## DIRECTIONS:
**1.** Can you duplicate the part of the drug-eluting stent passage that opens with the words containing "Meta-analysis of available" and closes with "and death [1]."?
**2.** Answer these questions on the drug-eluting stent passage:
(a) What restenosis rates did the meta-analysis report for DES and for bare metal stents?
(b) Which allergies does the passage associate with in-stent restenosis?
(c) What does the methacrylate coating induce?
**3.** What does the drug-eluting stent passage say? Summarize it in two sentences.

## PASSAGE FOR REVIEW:
Meta-analysis of available studies has shown vastly superior results with DES compared with bare metal stents for restenosis (7.6% versus 36.8%) and adverse cardiac events (10.1% versus 19.9%). Acute clopidogrel withdrawal has been a cause for concern recently. There is a 10% to 15% absolute benefit in reduced revascularization for a 0.5% to 2% absolute risk of late thrombosis, a significant morbid event associated with infarctions and death [1].

In-stent restenosis is associated with allergies to nickel and molybdenum. The methacrylate coating induces smooth muscle cell apoptosis and failure of recruitment of neointimal progenitor cells for endoluminal coverage. The absence of this neointimal proliferation probably accounts for improved restenosis rates long after sirolimus has eluted away. The effects of inflammation and delayed healing in the long term are unclear.

## PROVIDED MATERIAL:
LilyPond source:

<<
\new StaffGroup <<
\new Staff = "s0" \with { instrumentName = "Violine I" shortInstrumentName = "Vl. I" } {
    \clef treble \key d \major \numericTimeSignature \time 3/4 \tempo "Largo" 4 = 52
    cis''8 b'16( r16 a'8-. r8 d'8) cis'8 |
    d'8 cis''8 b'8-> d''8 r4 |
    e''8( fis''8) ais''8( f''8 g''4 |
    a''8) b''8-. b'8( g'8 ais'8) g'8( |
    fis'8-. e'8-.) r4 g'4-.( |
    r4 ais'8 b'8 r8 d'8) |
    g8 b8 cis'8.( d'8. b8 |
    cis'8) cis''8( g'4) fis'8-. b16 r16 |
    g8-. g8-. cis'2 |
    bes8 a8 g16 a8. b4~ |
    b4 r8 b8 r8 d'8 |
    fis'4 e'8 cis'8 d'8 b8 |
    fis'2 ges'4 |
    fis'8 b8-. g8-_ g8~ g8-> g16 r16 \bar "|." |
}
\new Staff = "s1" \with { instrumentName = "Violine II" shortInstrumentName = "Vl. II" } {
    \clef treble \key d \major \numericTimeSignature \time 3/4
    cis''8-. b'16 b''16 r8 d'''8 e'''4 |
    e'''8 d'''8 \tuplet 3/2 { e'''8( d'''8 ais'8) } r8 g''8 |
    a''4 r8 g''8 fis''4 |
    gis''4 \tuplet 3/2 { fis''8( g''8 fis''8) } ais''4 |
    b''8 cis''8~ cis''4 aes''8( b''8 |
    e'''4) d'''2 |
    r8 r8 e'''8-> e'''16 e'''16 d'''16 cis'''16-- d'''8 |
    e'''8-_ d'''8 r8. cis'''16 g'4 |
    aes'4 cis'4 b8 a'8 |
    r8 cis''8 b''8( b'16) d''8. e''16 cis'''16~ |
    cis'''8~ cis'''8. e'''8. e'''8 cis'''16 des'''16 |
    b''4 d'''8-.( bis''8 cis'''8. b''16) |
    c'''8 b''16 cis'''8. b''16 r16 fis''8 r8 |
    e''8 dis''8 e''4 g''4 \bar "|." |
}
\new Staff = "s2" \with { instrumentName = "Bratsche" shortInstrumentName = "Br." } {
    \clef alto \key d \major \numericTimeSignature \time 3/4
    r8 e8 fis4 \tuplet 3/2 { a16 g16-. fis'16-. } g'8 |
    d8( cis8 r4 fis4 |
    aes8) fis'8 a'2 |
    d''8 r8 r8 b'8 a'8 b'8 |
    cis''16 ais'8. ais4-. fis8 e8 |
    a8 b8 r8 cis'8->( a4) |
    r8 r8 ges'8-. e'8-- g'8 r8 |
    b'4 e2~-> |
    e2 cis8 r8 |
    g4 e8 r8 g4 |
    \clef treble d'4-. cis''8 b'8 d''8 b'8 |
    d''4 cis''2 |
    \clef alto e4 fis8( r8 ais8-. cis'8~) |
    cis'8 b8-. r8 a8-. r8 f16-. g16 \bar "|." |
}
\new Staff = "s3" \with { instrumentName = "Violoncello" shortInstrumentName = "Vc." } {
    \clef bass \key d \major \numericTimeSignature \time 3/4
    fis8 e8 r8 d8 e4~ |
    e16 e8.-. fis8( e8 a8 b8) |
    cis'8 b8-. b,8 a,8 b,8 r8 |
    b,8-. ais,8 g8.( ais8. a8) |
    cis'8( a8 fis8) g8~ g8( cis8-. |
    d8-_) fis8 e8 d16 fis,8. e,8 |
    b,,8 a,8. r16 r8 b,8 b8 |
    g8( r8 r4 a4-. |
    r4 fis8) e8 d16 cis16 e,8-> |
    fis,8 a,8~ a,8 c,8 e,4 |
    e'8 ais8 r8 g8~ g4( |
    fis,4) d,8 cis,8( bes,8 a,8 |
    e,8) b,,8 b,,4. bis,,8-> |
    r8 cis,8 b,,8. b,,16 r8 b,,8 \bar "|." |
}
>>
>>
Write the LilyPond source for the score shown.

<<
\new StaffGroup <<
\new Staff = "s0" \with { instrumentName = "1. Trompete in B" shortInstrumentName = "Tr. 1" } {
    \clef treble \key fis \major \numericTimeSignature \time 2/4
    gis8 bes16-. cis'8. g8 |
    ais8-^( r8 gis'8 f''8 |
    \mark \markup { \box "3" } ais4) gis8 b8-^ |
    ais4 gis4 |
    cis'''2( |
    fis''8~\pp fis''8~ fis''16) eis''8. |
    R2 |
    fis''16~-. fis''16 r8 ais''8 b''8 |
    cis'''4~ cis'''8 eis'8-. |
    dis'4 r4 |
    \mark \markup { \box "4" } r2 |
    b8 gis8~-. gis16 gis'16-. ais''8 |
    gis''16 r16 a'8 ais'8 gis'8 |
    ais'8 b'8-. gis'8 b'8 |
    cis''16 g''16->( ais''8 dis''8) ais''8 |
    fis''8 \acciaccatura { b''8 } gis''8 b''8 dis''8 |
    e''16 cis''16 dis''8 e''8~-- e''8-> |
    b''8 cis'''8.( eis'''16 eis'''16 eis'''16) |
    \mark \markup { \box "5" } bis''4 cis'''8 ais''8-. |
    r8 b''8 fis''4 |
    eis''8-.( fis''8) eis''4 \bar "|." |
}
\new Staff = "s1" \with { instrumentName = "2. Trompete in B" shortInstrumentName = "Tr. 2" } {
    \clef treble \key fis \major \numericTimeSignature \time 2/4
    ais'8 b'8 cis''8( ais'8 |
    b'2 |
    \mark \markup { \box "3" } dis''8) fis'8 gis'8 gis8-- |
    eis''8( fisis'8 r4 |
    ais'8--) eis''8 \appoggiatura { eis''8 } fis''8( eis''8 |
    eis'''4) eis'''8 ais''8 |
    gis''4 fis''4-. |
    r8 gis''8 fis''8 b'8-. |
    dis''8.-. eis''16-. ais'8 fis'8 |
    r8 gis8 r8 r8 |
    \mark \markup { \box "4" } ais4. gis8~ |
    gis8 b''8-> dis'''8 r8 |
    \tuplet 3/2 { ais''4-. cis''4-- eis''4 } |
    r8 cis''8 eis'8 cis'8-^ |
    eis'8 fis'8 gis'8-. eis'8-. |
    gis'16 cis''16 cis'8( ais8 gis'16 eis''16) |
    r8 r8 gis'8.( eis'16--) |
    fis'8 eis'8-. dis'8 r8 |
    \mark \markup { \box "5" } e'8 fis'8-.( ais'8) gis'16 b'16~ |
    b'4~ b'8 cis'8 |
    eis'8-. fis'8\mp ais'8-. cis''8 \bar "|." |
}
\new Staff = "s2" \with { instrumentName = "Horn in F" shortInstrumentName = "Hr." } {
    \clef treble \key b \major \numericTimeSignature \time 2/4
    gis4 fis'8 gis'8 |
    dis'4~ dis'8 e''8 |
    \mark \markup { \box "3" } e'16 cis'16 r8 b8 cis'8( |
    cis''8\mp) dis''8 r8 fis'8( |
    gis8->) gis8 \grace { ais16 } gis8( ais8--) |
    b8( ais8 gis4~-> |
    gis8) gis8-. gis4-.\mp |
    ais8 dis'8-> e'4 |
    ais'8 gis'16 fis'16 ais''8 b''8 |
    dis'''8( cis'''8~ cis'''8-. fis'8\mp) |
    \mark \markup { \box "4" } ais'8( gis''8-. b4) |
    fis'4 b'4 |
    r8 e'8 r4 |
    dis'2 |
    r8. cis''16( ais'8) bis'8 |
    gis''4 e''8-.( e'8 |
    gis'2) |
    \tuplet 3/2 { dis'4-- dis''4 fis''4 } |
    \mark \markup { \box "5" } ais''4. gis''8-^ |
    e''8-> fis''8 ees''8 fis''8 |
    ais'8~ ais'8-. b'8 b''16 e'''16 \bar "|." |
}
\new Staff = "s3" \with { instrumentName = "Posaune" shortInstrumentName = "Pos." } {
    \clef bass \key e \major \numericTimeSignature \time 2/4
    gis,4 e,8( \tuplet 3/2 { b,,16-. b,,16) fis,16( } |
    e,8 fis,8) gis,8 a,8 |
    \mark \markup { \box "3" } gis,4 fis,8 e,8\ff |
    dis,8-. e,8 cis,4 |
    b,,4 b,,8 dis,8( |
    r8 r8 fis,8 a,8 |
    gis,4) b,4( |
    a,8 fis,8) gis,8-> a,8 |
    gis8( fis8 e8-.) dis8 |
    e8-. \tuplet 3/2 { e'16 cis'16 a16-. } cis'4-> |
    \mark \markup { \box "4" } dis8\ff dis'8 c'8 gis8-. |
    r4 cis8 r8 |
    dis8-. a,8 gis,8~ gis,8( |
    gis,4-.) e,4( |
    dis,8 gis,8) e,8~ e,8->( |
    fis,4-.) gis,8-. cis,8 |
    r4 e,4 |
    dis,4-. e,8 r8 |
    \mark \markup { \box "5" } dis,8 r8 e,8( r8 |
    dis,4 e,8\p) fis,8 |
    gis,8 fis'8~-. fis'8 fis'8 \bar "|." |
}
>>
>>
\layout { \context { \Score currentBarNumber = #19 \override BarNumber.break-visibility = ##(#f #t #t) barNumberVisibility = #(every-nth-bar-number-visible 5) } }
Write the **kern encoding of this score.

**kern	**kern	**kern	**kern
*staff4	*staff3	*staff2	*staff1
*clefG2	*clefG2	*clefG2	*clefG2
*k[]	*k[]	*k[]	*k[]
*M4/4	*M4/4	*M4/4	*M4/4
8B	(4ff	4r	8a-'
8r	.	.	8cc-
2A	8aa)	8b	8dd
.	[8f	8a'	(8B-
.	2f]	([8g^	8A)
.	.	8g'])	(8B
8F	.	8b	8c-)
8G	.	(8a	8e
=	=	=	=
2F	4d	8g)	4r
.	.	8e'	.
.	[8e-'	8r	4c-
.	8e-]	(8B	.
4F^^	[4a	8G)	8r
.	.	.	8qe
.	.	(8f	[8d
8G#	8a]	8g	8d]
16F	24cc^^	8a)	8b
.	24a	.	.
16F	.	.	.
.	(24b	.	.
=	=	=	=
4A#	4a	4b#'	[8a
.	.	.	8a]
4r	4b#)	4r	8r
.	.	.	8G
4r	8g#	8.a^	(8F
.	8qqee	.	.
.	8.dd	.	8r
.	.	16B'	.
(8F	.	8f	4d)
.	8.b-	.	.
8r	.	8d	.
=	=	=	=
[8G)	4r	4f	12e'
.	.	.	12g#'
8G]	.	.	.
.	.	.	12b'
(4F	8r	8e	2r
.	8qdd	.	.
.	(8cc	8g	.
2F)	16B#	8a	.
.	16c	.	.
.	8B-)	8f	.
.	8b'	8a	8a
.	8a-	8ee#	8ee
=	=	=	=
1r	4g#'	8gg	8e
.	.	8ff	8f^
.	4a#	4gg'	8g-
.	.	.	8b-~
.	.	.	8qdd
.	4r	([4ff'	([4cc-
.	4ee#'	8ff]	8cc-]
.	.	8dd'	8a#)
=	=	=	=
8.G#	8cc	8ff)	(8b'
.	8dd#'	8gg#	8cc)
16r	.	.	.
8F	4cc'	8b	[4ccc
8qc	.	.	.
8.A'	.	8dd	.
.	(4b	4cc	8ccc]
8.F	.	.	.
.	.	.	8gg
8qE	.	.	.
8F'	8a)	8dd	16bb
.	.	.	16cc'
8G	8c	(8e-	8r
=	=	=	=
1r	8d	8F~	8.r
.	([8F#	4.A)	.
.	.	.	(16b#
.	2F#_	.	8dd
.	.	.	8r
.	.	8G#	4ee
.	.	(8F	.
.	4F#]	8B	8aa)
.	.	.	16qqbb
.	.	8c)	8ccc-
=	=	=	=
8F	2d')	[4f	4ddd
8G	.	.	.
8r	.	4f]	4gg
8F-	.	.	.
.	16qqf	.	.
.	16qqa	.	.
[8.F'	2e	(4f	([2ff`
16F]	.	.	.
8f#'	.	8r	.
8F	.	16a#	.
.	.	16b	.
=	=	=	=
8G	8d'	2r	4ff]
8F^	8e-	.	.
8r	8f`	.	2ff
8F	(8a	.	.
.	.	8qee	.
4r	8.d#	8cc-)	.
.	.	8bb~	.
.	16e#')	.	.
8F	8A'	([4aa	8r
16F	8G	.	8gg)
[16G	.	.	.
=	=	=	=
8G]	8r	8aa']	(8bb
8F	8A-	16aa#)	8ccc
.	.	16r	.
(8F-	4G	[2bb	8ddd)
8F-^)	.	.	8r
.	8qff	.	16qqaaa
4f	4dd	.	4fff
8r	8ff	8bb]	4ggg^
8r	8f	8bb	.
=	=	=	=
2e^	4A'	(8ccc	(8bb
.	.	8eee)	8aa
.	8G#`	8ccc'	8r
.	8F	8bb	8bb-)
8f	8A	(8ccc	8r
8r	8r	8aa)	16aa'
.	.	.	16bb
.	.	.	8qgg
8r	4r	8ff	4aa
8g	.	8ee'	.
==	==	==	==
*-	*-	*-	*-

## RESULTS OF THE TASKS:
**1.**
Meta-analysis of available studies has shown vastly superior results with DES compared with bare metal stents for restenosis (7.6% versus 36.8%) and adverse cardiac events (10.1% versus 19.9%). Acute clopidogrel withdrawal has been a cause for concern recently. There is a 10% to 15% absolute benefit in reduced revascularization for a 0.5% to 2% absolute risk of late thrombosis, a significant morbid event associated with infarctions and death [1].

**2.**
(a) 7.6% for DES versus 36.8% for bare metal stents.
(b) Allergies to nickel and molybdenum.
(c) Smooth muscle cell apoptosis and failure of recruitment of neointimal progenitor cells for endoluminal coverage.

**3.** A meta-analysis found DES far better than bare metal stents for restenosis and adverse cardiac events, with a 10% to 15% absolute benefit in reduced revascularization against a 0.5% to 2% absolute risk of late thrombosis. The methacrylate coating suppresses neointimal proliferation, which probably explains the lasting improvement in restenosis rates, while the long-term effects of inflammation and delayed healing remain unclear.